Boyce himself chose another song, and as he said his goodbyes he sang, “I’ve had the time of my life, and I owe it all to you.”

Casey Lary, RN, said she will never hear that song without shedding a tear and thinking of him.

“We watched as Bill’s journey went from intubation, to extubation, to sitting in a chair, eating food, moving to the step-down unit, to going home,” she said. “Bill became our floor mascot and a symbol of recovery.”

Tara Horr, MD, who oversees VHCS, is part of the daily huddle that decides what care is most appropriate for patients when they leave the hospital. Unfortunately, Boyce’s COVID-19 tests continued to come back positive well after he was healthy enough for discharge, meaning he could not transfer directly to a rehabilitation facility.

“Fortunately, he had stayed here for so long and had such great care by our physical and occupational therapists, it was felt he could safely return to his home,” Horr said.

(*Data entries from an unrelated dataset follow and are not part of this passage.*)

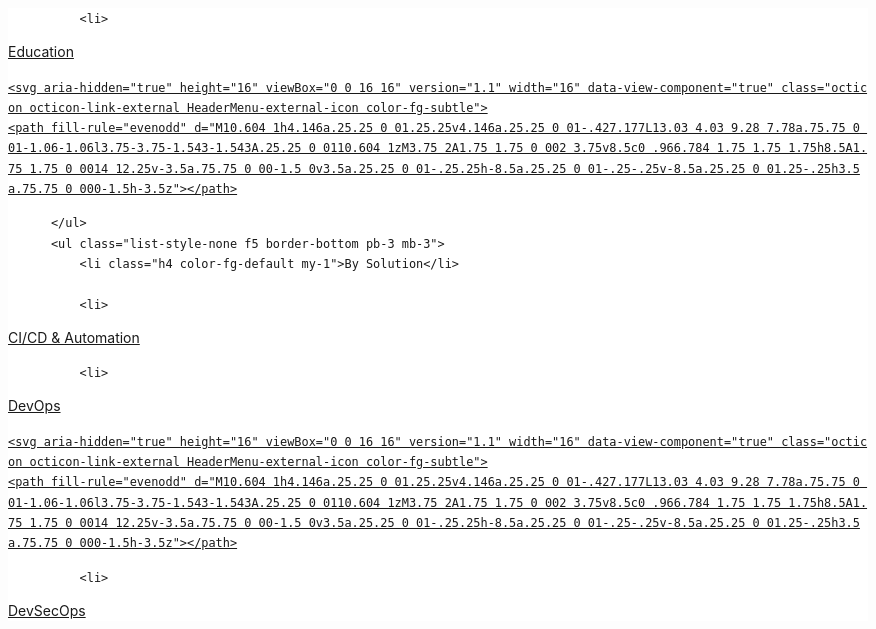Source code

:     
</a></li>

              <li>
  <a class="HeaderMenu-dropdown-link lh-condensed d-block no-underline position-relative py-2 Link--secondary" target="_blank" data-analytics-event="{&quot;category&quot;:&quot;Header dropdown (logged out), Solutions&quot;,&quot;action&quot;:&quot;click to go to Education&quot;,&quot;label&quot;:&quot;ref_cta:Education;&quot;}" href="https://education.github.com">
      Education

    <svg aria-hidden="true" height="16" viewBox="0 0 16 16" version="1.1" width="16" data-view-component="true" class="octicon octicon-link-external HeaderMenu-external-icon color-fg-subtle">
    <path fill-rule="evenodd" d="M10.604 1h4.146a.25.25 0 01.25.25v4.146a.25.25 0 01-.427.177L13.03 4.03 9.28 7.78a.75.75 0 01-1.06-1.06l3.75-3.75-1.543-1.543A.25.25 0 0110.604 1zM3.75 2A1.75 1.75 0 002 3.75v8.5c0 .966.784 1.75 1.75 1.75h8.5A1.75 1.75 0 0014 12.25v-3.5a.75.75 0 00-1.5 0v3.5a.25.25 0 01-.25.25h-8.5a.25.25 0 01-.25-.25v-8.5a.25.25 0 01.25-.25h3.5a.75.75 0 000-1.5h-3.5z"></path>
</svg>
</a></li>

          </ul>
          <ul class="list-style-none f5 border-bottom pb-3 mb-3">
              <li class="h4 color-fg-default my-1">By Solution</li>

              <li>
  <a class="HeaderMenu-dropdown-link lh-condensed d-block no-underline position-relative py-2 Link--secondary" data-analytics-event="{&quot;category&quot;:&quot;Header dropdown (logged out), Solutions&quot;,&quot;action&quot;:&quot;click to go to CI/CD &amp;amp; Automation&quot;,&quot;label&quot;:&quot;ref_cta:CI/CD &amp;amp; Automation;&quot;}" href="/solutions/ci-cd/">
      CI/CD &amp; Automation

    
</a></li>

              <li>
  <a class="HeaderMenu-dropdown-link lh-condensed d-block no-underline position-relative py-2 Link--secondary" target="_blank" data-analytics-event="{&quot;category&quot;:&quot;Header dropdown (logged out), Solutions&quot;,&quot;action&quot;:&quot;click to go to DevOps&quot;,&quot;label&quot;:&quot;ref_cta:DevOps;&quot;}" href="https://resources.github.com/devops/">
      DevOps

    <svg aria-hidden="true" height="16" viewBox="0 0 16 16" version="1.1" width="16" data-view-component="true" class="octicon octicon-link-external HeaderMenu-external-icon color-fg-subtle">
    <path fill-rule="evenodd" d="M10.604 1h4.146a.25.25 0 01.25.25v4.146a.25.25 0 01-.427.177L13.03 4.03 9.28 7.78a.75.75 0 01-1.06-1.06l3.75-3.75-1.543-1.543A.25.25 0 0110.604 1zM3.75 2A1.75 1.75 0 002 3.75v8.5c0 .966.784 1.75 1.75 1.75h8.5A1.75 1.75 0 0014 12.25v-3.5a.75.75 0 00-1.5 0v3.5a.25.25 0 01-.25.25h-8.5a.25.25 0 01-.25-.25v-8.5a.25.25 0 01.25-.25h3.5a.75.75 0 000-1.5h-3.5z"></path>
</svg>
</a></li>

              <li>
  <a class="HeaderMenu-dropdown-link lh-condensed d-block no-underline position-relative py-2 Link--secondary" target="_blank" data-analytics-event="{&quot;category&quot;:&quot;Header dropdown (logged out), Solutions&quot;,&quot;action&quot;:&quot;click to go to DevSecOps&quot;,&quot;label&quot;:&quot;ref_cta:DevSecOps;&quot;}" href="https://resources.github.com/devops/fundamentals/devsecops/">
      DevSecOps
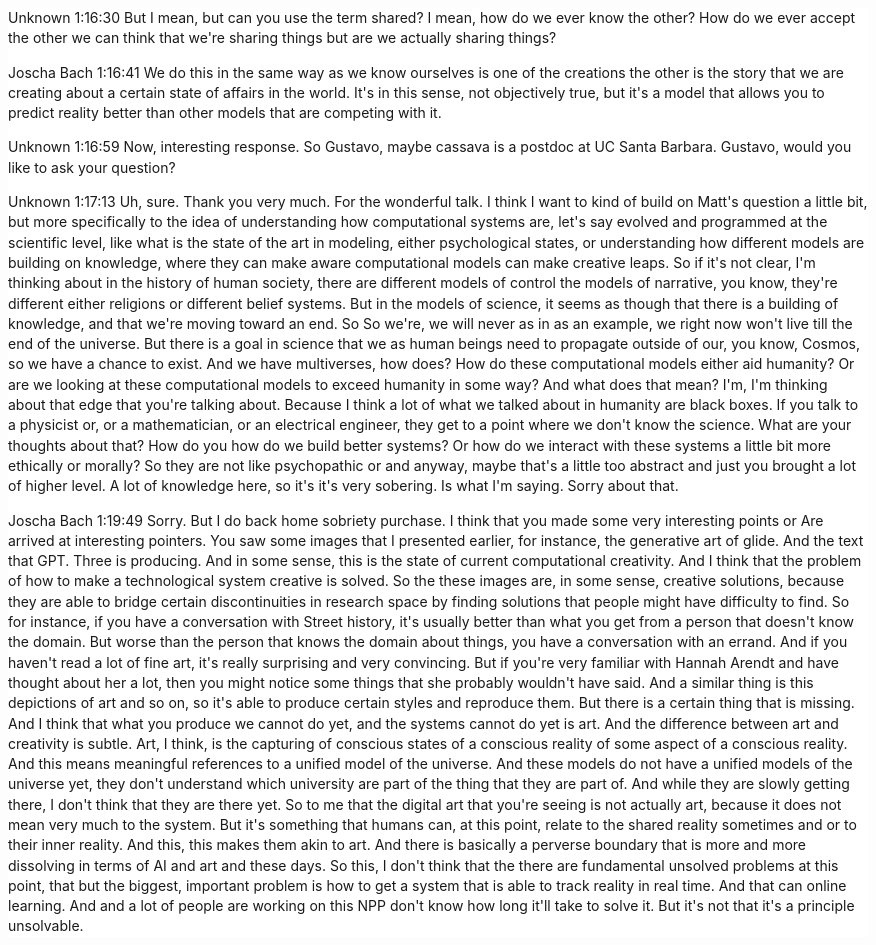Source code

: Unknown 1:16:30
But I mean, but can you use the term shared? I mean, how do we ever know the other? How do we ever accept the other we can think that we're sharing things but are we actually sharing things?

Joscha Bach 1:16:41
We do this in the same way as we know ourselves is one of the creations the other is the story that we are creating about a certain state of affairs in the world. It's in this sense, not objectively true, but it's a model that allows you to predict reality better than other models that are competing with it.

Unknown 1:16:59
Now, interesting response. So Gustavo, maybe cassava is a postdoc at UC Santa Barbara. Gustavo, would you like to ask your question?

Unknown 1:17:13
Uh, sure. Thank you very much. For the wonderful talk. I think I want to kind of build on Matt's question a little bit, but more specifically to the idea of understanding how computational systems are, let's say evolved and programmed at the scientific level, like what is the state of the art in modeling, either psychological states, or understanding how different models are building on knowledge, where they can make aware computational models can make creative leaps. So if it's not clear, I'm thinking about in the history of human society, there are different models of control the models of narrative, you know, they're different either religions or different belief systems. But in the models of science, it seems as though that there is a building of knowledge, and that we're moving toward an end. So So we're, we will never as in as an example, we right now won't live till the end of the universe. But there is a goal in science that we as human beings need to propagate outside of our, you know, Cosmos, so we have a chance to exist. And we have multiverses, how does? How do these computational models either aid humanity? Or are we looking at these computational models to exceed humanity in some way? And what does that mean? I'm, I'm thinking about that edge that you're talking about. Because I think a lot of what we talked about in humanity are black boxes. If you talk to a physicist or, or a mathematician, or an electrical engineer, they get to a point where we don't know the science. What are your thoughts about that? How do you how do we build better systems? Or how do we interact with these systems a little bit more ethically or morally? So they are not like psychopathic or and anyway, maybe that's a little too abstract and just you brought a lot of higher level. A lot of knowledge here, so it's it's very sobering. Is what I'm saying. Sorry about that.

Joscha Bach 1:19:49
Sorry. But I do back home sobriety purchase. I think that you made some very interesting points or Are arrived at interesting pointers. You saw some images that I presented earlier, for instance, the generative art of glide. And the text that GPT. Three is producing. And in some sense, this is the state of current computational creativity. And I think that the problem of how to make a technological system creative is solved. So the these images are, in some sense, creative solutions, because they are able to bridge certain discontinuities in research space by finding solutions that people might have difficulty to find. So for instance, if you have a conversation with Street history, it's usually better than what you get from a person that doesn't know the domain. But worse than the person that knows the domain about things, you have a conversation with an errand. And if you haven't read a lot of fine art, it's really surprising and very convincing. But if you're very familiar with Hannah Arendt and have thought about her a lot, then you might notice some things that she probably wouldn't have said. And a similar thing is this depictions of art and so on, so it's able to produce certain styles and reproduce them. But there is a certain thing that is missing. And I think that what you produce we cannot do yet, and the systems cannot do yet is art. And the difference between art and creativity is subtle. Art, I think, is the capturing of conscious states of a conscious reality of some aspect of a conscious reality. And this means meaningful references to a unified model of the universe. And these models do not have a unified models of the universe yet, they don't understand which university are part of the thing that they are part of. And while they are slowly getting there, I don't think that they are there yet. So to me that the digital art that you're seeing is not actually art, because it does not mean very much to the system. But it's something that humans can, at this point, relate to the shared reality sometimes and or to their inner reality. And this, this makes them akin to art. And there is basically a perverse boundary that is more and more dissolving in terms of AI and art and these days. So this, I don't think that the there are fundamental unsolved problems at this point, that but the biggest, important problem is how to get a system that is able to track reality in real time. And that can online learning. And and a lot of people are working on this NPP don't know how long it'll take to solve it. But it's not that it's a principle unsolvable.
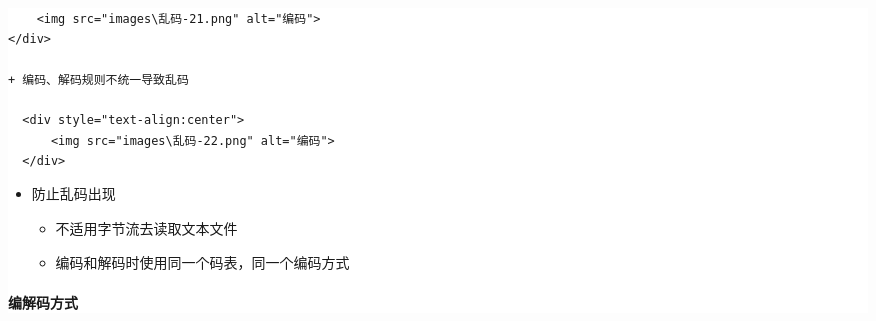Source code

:         <img src="images\乱码-21.png" alt="编码">
    </div>

    + 编码、解码规则不统一导致乱码

      <div style="text-align:center">
          <img src="images\乱码-22.png" alt="编码">
      </div>

+ 防止乱码出现

  + 不适用字节流去读取文本文件

  + 编码和解码时使用同一个码表，同一个编码方式

    

#### 编解码方式
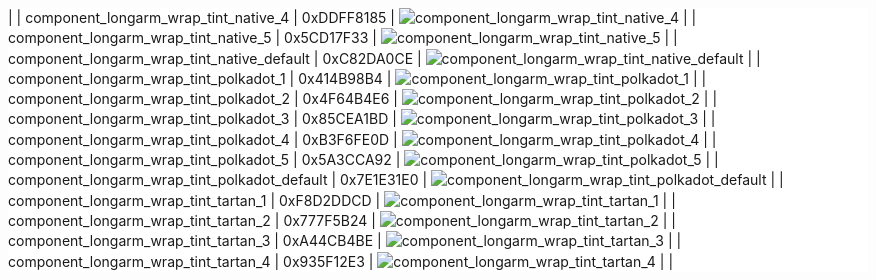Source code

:  |  | 
component_longarm_wrap_tint_native_4 | 0xDDFF8185 | ![component_longarm_wrap_tint_native_4](http://femga.com/images/samples/ui_textures/ui_textures_mp/swatches_gunsmith_mp/component_longarm_wrap_tint_native_4.png)
 |  | 
component_longarm_wrap_tint_native_5 | 0x5CD17F33 | ![component_longarm_wrap_tint_native_5](http://femga.com/images/samples/ui_textures/ui_textures_mp/swatches_gunsmith_mp/component_longarm_wrap_tint_native_5.png)
 |  | 
component_longarm_wrap_tint_native_default | 0xC82DA0CE | ![component_longarm_wrap_tint_native_default](http://femga.com/images/samples/ui_textures/ui_textures_mp/swatches_gunsmith_mp/component_longarm_wrap_tint_native_default.png)
 |  | 
component_longarm_wrap_tint_polkadot_1 | 0x414B98B4 | ![component_longarm_wrap_tint_polkadot_1](http://femga.com/images/samples/ui_textures/ui_textures_mp/swatches_gunsmith_mp/component_longarm_wrap_tint_polkadot_1.png)
 |  | 
component_longarm_wrap_tint_polkadot_2 | 0x4F64B4E6 | ![component_longarm_wrap_tint_polkadot_2](http://femga.com/images/samples/ui_textures/ui_textures_mp/swatches_gunsmith_mp/component_longarm_wrap_tint_polkadot_2.png)
 |  | 
component_longarm_wrap_tint_polkadot_3 | 0x85CEA1BD | ![component_longarm_wrap_tint_polkadot_3](http://femga.com/images/samples/ui_textures/ui_textures_mp/swatches_gunsmith_mp/component_longarm_wrap_tint_polkadot_3.png)
 |  | 
component_longarm_wrap_tint_polkadot_4 | 0xB3F6FE0D | ![component_longarm_wrap_tint_polkadot_4](http://femga.com/images/samples/ui_textures/ui_textures_mp/swatches_gunsmith_mp/component_longarm_wrap_tint_polkadot_4.png)
 |  | 
component_longarm_wrap_tint_polkadot_5 | 0x5A3CCA92 | ![component_longarm_wrap_tint_polkadot_5](http://femga.com/images/samples/ui_textures/ui_textures_mp/swatches_gunsmith_mp/component_longarm_wrap_tint_polkadot_5.png)
 |  | 
component_longarm_wrap_tint_polkadot_default | 0x7E1E31E0 | ![component_longarm_wrap_tint_polkadot_default](http://femga.com/images/samples/ui_textures/ui_textures_mp/swatches_gunsmith_mp/component_longarm_wrap_tint_polkadot_default.png)
 |  | 
component_longarm_wrap_tint_tartan_1 | 0xF8D2DDCD | ![component_longarm_wrap_tint_tartan_1](http://femga.com/images/samples/ui_textures/ui_textures_mp/swatches_gunsmith_mp/component_longarm_wrap_tint_tartan_1.png)
 |  | 
component_longarm_wrap_tint_tartan_2 | 0x777F5B24 | ![component_longarm_wrap_tint_tartan_2](http://femga.com/images/samples/ui_textures/ui_textures_mp/swatches_gunsmith_mp/component_longarm_wrap_tint_tartan_2.png)
 |  | 
component_longarm_wrap_tint_tartan_3 | 0xA44CB4BE | ![component_longarm_wrap_tint_tartan_3](http://femga.com/images/samples/ui_textures/ui_textures_mp/swatches_gunsmith_mp/component_longarm_wrap_tint_tartan_3.png)
 |  | 
component_longarm_wrap_tint_tartan_4 | 0x935F12E3 | ![component_longarm_wrap_tint_tartan_4](http://femga.com/images/samples/ui_textures/ui_textures_mp/swatches_gunsmith_mp/component_longarm_wrap_tint_tartan_4.png)
 |  |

Because of the complexity of his case, Boyce was monitored by phone calls once again at home by the COVID-to-Home program.

A complaint of leg pain during one call indicated a possible blood clot – a complication associated with COVID-19. An ultrasound confirmed the diagnosis, and it was successfully treated.

Boyce now says he’s feeling great and getting stronger each day.

“When I left, they gave me a send-off party,” he said. “I was crying and some of the nurses were crying. I’m here today because of Vanderbilt.”

“It’s a blessing he was at Vanderbilt,” agreed his sister, Mary Etta. “The Emergency Room staff, COVID-19 unit, the step-down unit — to a person, everyone I spoke with and interacted with — saved my brother’s life.”